Plus de quatre mois de grève des travailleurs sans-papiers de l’agence Chronopost d’Alfortville, et ces derniers se voient toujours opposer un refus à leur revendication de travailler dans les mêmes conditions — et avec les mêmes droits — que leurs collègues. En d’autres termes, d’être embauchés et régularisés.
La ténacité des grévistes, leur capacité d’initiative qui se traduit par de nombreuses actions menées tant vers les employeurs (groupe La Poste, entreprise sous-traitante, agence d’intérim) que vers l’État (préfecture du 94, DIRECCTE, ministère du Travail), ainsi que la solidarité qui s’organise autour d’eux, obligent toutefois les pouvoirs publics à ne pas les ignorer.
Ainsi, fin septembre, le préfet du Val-de-Marne recevait, pour la première fois en personne, des délégués des grévistes et du Collectif des travailleurs sans-papiers de Vitry, des représentantEs des organisations syndicales les soutenant, ainsi que des éluEs. S’il s’est engagé à étudier les dossiers « avec un regard bienveillant » (c’est-à-dire en allant au-delà des critères de régularisation par le travail de la circulaire Valls), il annonce, dans le même mouvement, avant même toute étude des dossiers, que tous ne seront pas régularisés. Une application stricte du cas par cas, qui est en même temps un positionnement conforme à la politique gouvernementale, notamment exprimée par le discours de Philippe devant l’Assemblée nationale le 7 octobre.
Quand l’État couvre l’État
Parallèlement, en insistant sur le fait que les travailleurs de Chronopost n’auraient, selon lui, qu’un lien « ténu » avec le groupe La Poste (juridiquement parlant), le préfet adresse un message très clair, venant là aussi en ligne directe du gouvernement : La Poste est intouchable. Cette dernière a beau avoir changé de statut et être devenue une société anonyme, elle reste un État dans l’État. L’appareil administratif, en la personne du préfet du Val-de-Marne, couvre donc un patron qui n’est autre au final que… le sien. Un bel exemple (de plus !) d’hypocrisie.

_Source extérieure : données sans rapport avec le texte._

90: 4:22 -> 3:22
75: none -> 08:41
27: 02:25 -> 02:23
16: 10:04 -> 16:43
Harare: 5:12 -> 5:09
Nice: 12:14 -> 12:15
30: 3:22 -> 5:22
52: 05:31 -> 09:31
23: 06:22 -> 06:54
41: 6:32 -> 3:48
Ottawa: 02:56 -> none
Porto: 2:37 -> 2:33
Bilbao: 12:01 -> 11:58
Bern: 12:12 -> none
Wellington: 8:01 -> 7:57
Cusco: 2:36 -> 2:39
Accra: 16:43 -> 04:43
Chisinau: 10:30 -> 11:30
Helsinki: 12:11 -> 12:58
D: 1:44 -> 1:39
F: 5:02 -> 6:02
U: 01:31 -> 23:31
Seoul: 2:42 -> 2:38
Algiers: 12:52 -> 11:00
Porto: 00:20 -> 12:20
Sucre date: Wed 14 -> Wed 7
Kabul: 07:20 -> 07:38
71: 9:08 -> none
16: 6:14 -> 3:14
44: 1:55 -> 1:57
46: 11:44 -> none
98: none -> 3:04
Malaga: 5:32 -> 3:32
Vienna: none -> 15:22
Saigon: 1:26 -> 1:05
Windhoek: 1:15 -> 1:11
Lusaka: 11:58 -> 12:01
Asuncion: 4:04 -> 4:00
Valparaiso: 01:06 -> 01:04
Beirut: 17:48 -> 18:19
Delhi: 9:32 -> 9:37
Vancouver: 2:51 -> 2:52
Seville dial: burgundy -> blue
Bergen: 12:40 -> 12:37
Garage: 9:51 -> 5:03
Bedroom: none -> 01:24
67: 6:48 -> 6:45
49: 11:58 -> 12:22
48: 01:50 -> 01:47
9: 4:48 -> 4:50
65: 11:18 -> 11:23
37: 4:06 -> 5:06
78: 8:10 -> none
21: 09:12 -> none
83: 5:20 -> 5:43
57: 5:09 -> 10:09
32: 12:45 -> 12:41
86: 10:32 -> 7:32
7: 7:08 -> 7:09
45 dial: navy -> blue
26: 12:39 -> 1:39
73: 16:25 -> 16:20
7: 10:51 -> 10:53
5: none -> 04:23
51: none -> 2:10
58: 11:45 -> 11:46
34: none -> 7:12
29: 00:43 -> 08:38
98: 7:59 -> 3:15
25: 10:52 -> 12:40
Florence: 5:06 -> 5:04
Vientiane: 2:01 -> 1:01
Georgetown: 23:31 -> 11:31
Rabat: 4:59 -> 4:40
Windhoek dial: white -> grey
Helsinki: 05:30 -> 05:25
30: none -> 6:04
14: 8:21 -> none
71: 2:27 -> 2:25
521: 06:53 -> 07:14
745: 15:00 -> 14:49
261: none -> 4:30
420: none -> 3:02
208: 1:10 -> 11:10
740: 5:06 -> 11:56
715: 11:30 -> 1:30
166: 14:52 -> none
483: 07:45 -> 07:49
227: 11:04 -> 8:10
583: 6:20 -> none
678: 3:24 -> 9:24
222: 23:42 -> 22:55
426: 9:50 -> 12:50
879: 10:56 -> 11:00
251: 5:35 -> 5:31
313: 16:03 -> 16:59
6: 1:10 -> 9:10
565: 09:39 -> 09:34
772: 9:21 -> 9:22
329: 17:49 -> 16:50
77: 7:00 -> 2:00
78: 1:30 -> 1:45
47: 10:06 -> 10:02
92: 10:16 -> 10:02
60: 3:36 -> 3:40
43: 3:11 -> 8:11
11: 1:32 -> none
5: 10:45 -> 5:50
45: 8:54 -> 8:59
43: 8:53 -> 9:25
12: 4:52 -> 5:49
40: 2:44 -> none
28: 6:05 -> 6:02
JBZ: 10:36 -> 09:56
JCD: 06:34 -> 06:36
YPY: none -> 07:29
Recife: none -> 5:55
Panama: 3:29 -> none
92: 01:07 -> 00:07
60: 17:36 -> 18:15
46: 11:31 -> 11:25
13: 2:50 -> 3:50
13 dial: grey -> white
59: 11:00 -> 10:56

La France s’enorgueillit d’être le premier pays à avoir voté (en 2017) une loi obligeant les entreprises de plus de 5 000 salariéEs à établir un « plan de vigilance » visant à prévenir les risques, notamment en matière de droits humains, sur leurs propres activités mais aussi sur celles de leurs filiales, sous-traitants et fournisseurs. Outre le fait que cette loi est insuffisamment contraignante, l’État devrait commencer par balayer devant sa porte. Chronopost connaissait parfaitement, contrairement à ce que clame Wahl (le PDG de La Poste), la situation d’irrégularité de ces travailleurs. En effet la hiérarchie de l’agence refusait, pour cette raison précise, de leur fournir un badge d’accès (les obligeant à venir une demi-heure plus tôt au travail pour entrer en même temps que d’autres salariéEs). C’est donc en toute connaissance de cause que le patronat postal exploite des travailleurs sans-papiers. Ne s’agit-il pas d’une violation caractérisée des droits humains ?
Alors certes, les Chronopost se battent contre un adversaire de taille, un ennemi de classe à double visage, étatique et patronal. Mais ils ne lâchent pas l’affaire. La solidarité militante et financière est donc plus que nécessaire. Une politique visant à faire converger les mobilisations de travailleurEs sans-papiers, au-delà des barrières organisationnelles, l’est tout autant.